What to work on –
The reply should be a single number: the count of lines below that contain the word "configuration".

Provided records –
>>>

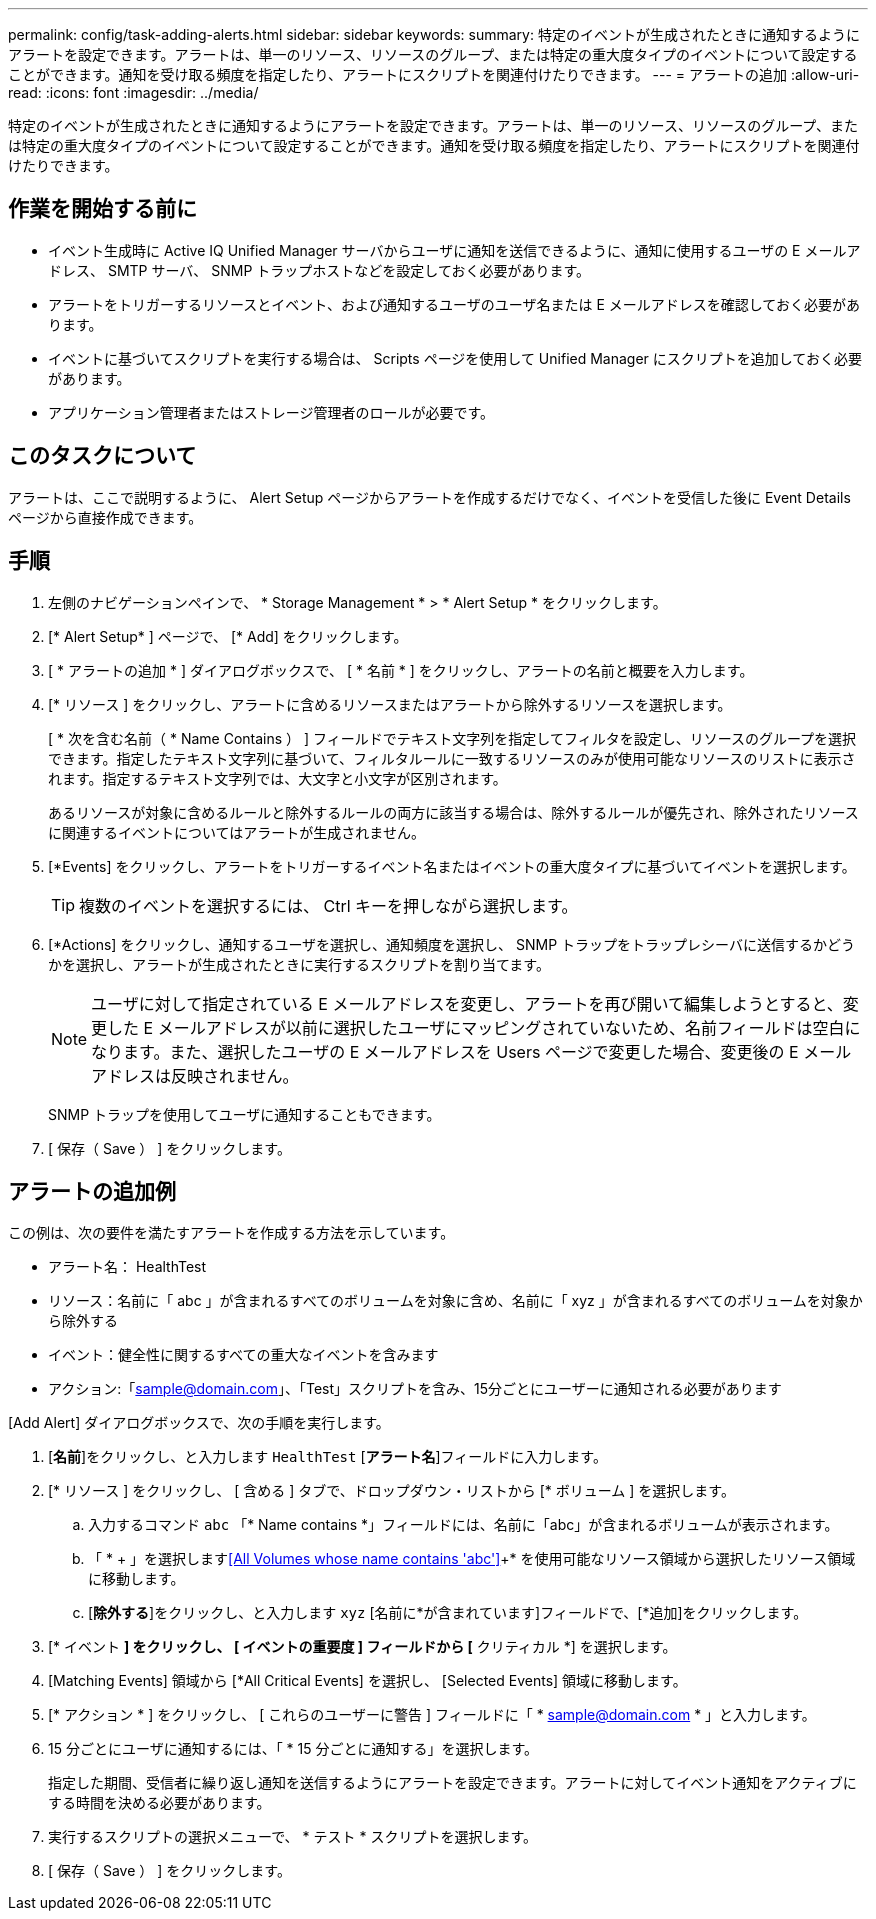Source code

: ---
permalink: config/task-adding-alerts.html 
sidebar: sidebar 
keywords:  
summary: 特定のイベントが生成されたときに通知するようにアラートを設定できます。アラートは、単一のリソース、リソースのグループ、または特定の重大度タイプのイベントについて設定することができます。通知を受け取る頻度を指定したり、アラートにスクリプトを関連付けたりできます。 
---
= アラートの追加
:allow-uri-read: 
:icons: font
:imagesdir: ../media/


[role="lead"]
特定のイベントが生成されたときに通知するようにアラートを設定できます。アラートは、単一のリソース、リソースのグループ、または特定の重大度タイプのイベントについて設定することができます。通知を受け取る頻度を指定したり、アラートにスクリプトを関連付けたりできます。



== 作業を開始する前に

* イベント生成時に Active IQ Unified Manager サーバからユーザに通知を送信できるように、通知に使用するユーザの E メールアドレス、 SMTP サーバ、 SNMP トラップホストなどを設定しておく必要があります。
* アラートをトリガーするリソースとイベント、および通知するユーザのユーザ名または E メールアドレスを確認しておく必要があります。
* イベントに基づいてスクリプトを実行する場合は、 Scripts ページを使用して Unified Manager にスクリプトを追加しておく必要があります。
* アプリケーション管理者またはストレージ管理者のロールが必要です。




== このタスクについて

アラートは、ここで説明するように、 Alert Setup ページからアラートを作成するだけでなく、イベントを受信した後に Event Details ページから直接作成できます。



== 手順

. 左側のナビゲーションペインで、 * Storage Management * > * Alert Setup * をクリックします。
. [* Alert Setup* ] ページで、 [* Add] をクリックします。
. [ * アラートの追加 * ] ダイアログボックスで、 [ * 名前 * ] をクリックし、アラートの名前と概要を入力します。
. [* リソース ] をクリックし、アラートに含めるリソースまたはアラートから除外するリソースを選択します。
+
[ * 次を含む名前（ * Name Contains ） ] フィールドでテキスト文字列を指定してフィルタを設定し、リソースのグループを選択できます。指定したテキスト文字列に基づいて、フィルタルールに一致するリソースのみが使用可能なリソースのリストに表示されます。指定するテキスト文字列では、大文字と小文字が区別されます。

+
あるリソースが対象に含めるルールと除外するルールの両方に該当する場合は、除外するルールが優先され、除外されたリソースに関連するイベントについてはアラートが生成されません。

. [*Events] をクリックし、アラートをトリガーするイベント名またはイベントの重大度タイプに基づいてイベントを選択します。
+
[TIP]
====
複数のイベントを選択するには、 Ctrl キーを押しながら選択します。

====
. [*Actions] をクリックし、通知するユーザを選択し、通知頻度を選択し、 SNMP トラップをトラップレシーバに送信するかどうかを選択し、アラートが生成されたときに実行するスクリプトを割り当てます。
+
[NOTE]
====
ユーザに対して指定されている E メールアドレスを変更し、アラートを再び開いて編集しようとすると、変更した E メールアドレスが以前に選択したユーザにマッピングされていないため、名前フィールドは空白になります。また、選択したユーザの E メールアドレスを Users ページで変更した場合、変更後の E メールアドレスは反映されません。

====
+
SNMP トラップを使用してユーザに通知することもできます。

. [ 保存（ Save ） ] をクリックします。




== アラートの追加例

この例は、次の要件を満たすアラートを作成する方法を示しています。

* アラート名： HealthTest
* リソース：名前に「 abc 」が含まれるすべてのボリュームを対象に含め、名前に「 xyz 」が含まれるすべてのボリュームを対象から除外する
* イベント：健全性に関するすべての重大なイベントを含みます
* アクション:「sample@domain.com」、「Test」スクリプトを含み、15分ごとにユーザーに通知される必要があります


[Add Alert] ダイアログボックスで、次の手順を実行します。

. [*名前*]をクリックし、と入力します `HealthTest` [*アラート名*]フィールドに入力します。
. [* リソース ] をクリックし、 [ 含める ] タブで、ドロップダウン・リストから [* ボリューム ] を選択します。
+
.. 入力するコマンド `abc` 「* Name contains *」フィールドには、名前に「abc」が含まれるボリュームが表示されます。
.. 「 * + 」を選択します<<All Volumes whose name contains 'abc'>>+* を使用可能なリソース領域から選択したリソース領域に移動します。
.. [*除外する*]をクリックし、と入力します `xyz` [名前に*が含まれています]フィールドで、[*追加]をクリックします。


. [* イベント *] をクリックし、 [ イベントの重要度 ] フィールドから [* クリティカル *] を選択します。
. [Matching Events] 領域から [*All Critical Events] を選択し、 [Selected Events] 領域に移動します。
. [* アクション * ] をクリックし、 [ これらのユーザーに警告 ] フィールドに「 * sample@domain.com * 」と入力します。
. 15 分ごとにユーザに通知するには、「 * 15 分ごとに通知する」を選択します。
+
指定した期間、受信者に繰り返し通知を送信するようにアラートを設定できます。アラートに対してイベント通知をアクティブにする時間を決める必要があります。

. 実行するスクリプトの選択メニューで、 * テスト * スクリプトを選択します。
. [ 保存（ Save ） ] をクリックします。

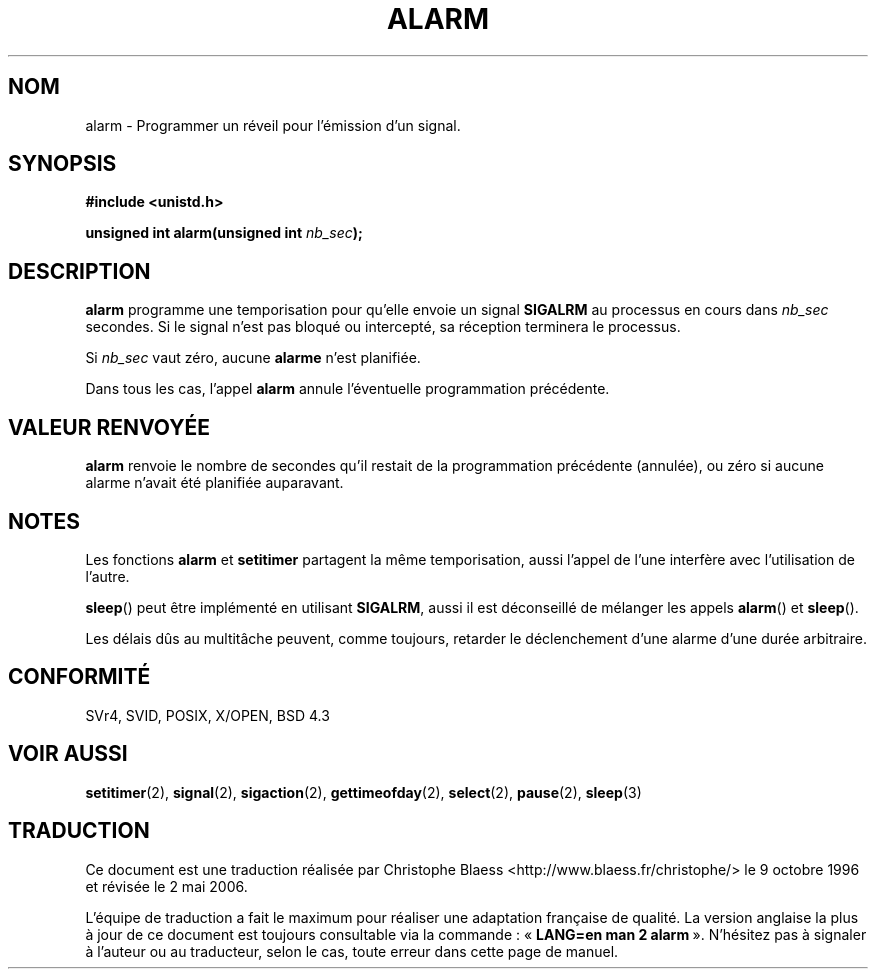 .\" Hey Emacs! This file is -*- nroff -*- source.
.\"
.\" This manpage is Copyright (C) 1992 Drew Eckhardt;
.\"                               1993 Michael Haardt, Ian Jackson.
.\"
.\" Permission is granted to make and distribute verbatim copies of this
.\" manual provided the copyright notice and this permission notice are
.\" preserved on all copies.
.\"
.\" Permission is granted to copy and distribute modified versions of this
.\" manual under the conditions for verbatim copying, provided that the
.\" entire resulting derived work is distributed under the terms of a
.\" permission notice identical to this one
.\"
.\" Since the Linux kernel and libraries are constantly changing, this
.\" manual page may be incorrect or out-of-date.  The author(s) assume no
.\" responsibility for errors or omissions, or for damages resulting from
.\" the use of the information contained herein.  The author(s) may not
.\" have taken the same level of care in the production of this manual,
.\" which is licensed free of charge, as they might when working
.\" professionally.
.\"
.\" Formatted or processed versions of this manual, if unaccompanied by
.\" the source, must acknowledge the copyright and authors of this work.
.\"
.\" Modified Wed Jul 21 19:42:57 1993, Rik Faith (faith@cs.unc.edu)
.\" Modified Sun Jul 21 21:25:26 1996 by Andries Brouwer <aeb@cwi.nl>
.\" Modified Wed Nov  6 03:46:05 1996 by Eric S. Raymond <esr@thyrsus.com>
.\"
.\" Traduction 9/10/1996 par Christophe Blaess (ccb@club-internet.fr)
.\" Màj 08/04/1997
.\" Màj 30/08/2000 LDP-1.31
.\" Màj 18/07/2003 LDP-1.56
.\" Màj 01/05/2006 LDP-1.67.1
.\"
.TH ALARM 2 "21 juillet 1993" LDP "Manuel du programmeur Linux"
.SH NOM
alarm \- Programmer un réveil pour l'émission d'un signal.
.SH SYNOPSIS
.nf
.B #include <unistd.h>
.sp
.BI "unsigned int alarm(unsigned int " nb_sec );
.fi
.SH DESCRIPTION
.BR alarm
programme une temporisation pour qu'elle envoie un signal
.BR SIGALRM
au processus en cours dans
.I nb_sec
secondes. Si le signal n'est pas bloqué ou intercepté, sa
réception terminera le processus.

Si
.I nb_sec
vaut zéro, aucune
.B alarme
n'est planifiée.

Dans tous les cas, l'appel
.B alarm
annule l'éventuelle programmation précédente.

.SH "VALEUR RENVOYÉE"
.B alarm
renvoie le nombre de secondes qu'il restait de la programmation
précédente (annulée), ou zéro si aucune alarme n'avait été planifiée
auparavant.
.SH NOTES
Les fonctions
.BR alarm " et " setitimer
partagent la même temporisation, aussi l'appel de l'une interfère avec
l'utilisation de l'autre.
.PP
.BR sleep ()
peut être implémenté en utilisant
.BR SIGALRM ,
aussi il est déconseillé de mélanger les appels
.BR alarm ()
et
.BR sleep ().

Les délais dûs au multitâche peuvent, comme toujours, retarder
le déclenchement d'une alarme d'une durée arbitraire.
.SH "CONFORMITÉ"
SVr4, SVID, POSIX, X/OPEN, BSD 4.3
.SH "VOIR AUSSI"
.BR setitimer (2),
.BR signal (2),
.BR sigaction (2),
.BR gettimeofday (2),
.BR select (2),
.BR pause (2),
.BR sleep (3)
.SH TRADUCTION
.PP
Ce document est une traduction réalisée par Christophe Blaess
<http://www.blaess.fr/christophe/> le 9\ octobre\ 1996
et révisée le 2\ mai\ 2006.
.PP
L'équipe de traduction a fait le maximum pour réaliser une adaptation
française de qualité. La version anglaise la plus à jour de ce document est
toujours consultable via la commande\ : «\ \fBLANG=en\ man\ 2\ alarm\fR\ ».
N'hésitez pas à signaler à l'auteur ou au traducteur, selon le cas, toute
erreur dans cette page de manuel.
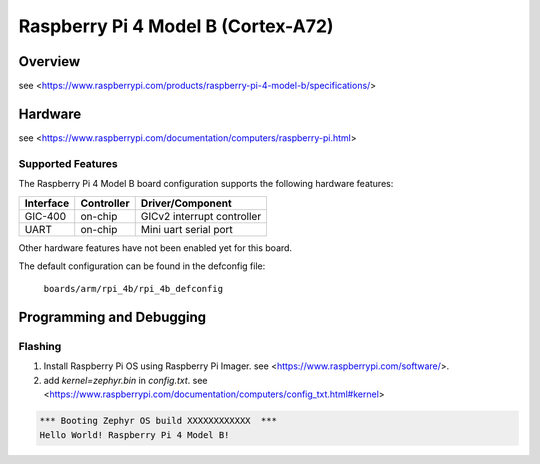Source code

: .. rpi_4b:

Raspberry Pi 4 Model B (Cortex-A72)
###################################

Overview
********
see <https://www.raspberrypi.com/products/raspberry-pi-4-model-b/specifications/>

Hardware
********
see <https://www.raspberrypi.com/documentation/computers/raspberry-pi.html>

Supported Features
==================
The Raspberry Pi 4 Model B board configuration supports the following
hardware features:

+-----------+------------+--------------------------------------+
| Interface | Controller | Driver/Component                     |
+===========+============+======================================+
| GIC-400   | on-chip    | GICv2 interrupt controller           |
+-----------+------------+--------------------------------------+
| UART      | on-chip    | Mini uart serial port                |
+-----------+------------+--------------------------------------+

Other hardware features have not been enabled yet for this board.

The default configuration can be found in the defconfig file:

        ``boards/arm/rpi_4b/rpi_4b_defconfig``

Programming and Debugging
*************************

Flashing
========

1. Install Raspberry Pi OS using Raspberry Pi Imager. see <https://www.raspberrypi.com/software/>.

2. add `kernel=zephyr.bin` in `config.txt`. see <https://www.raspberrypi.com/documentation/computers/config_txt.html#kernel>

.. code-block:: console

	*** Booting Zephyr OS build XXXXXXXXXXXX  ***
	Hello World! Raspberry Pi 4 Model B!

<<<

Written response –
2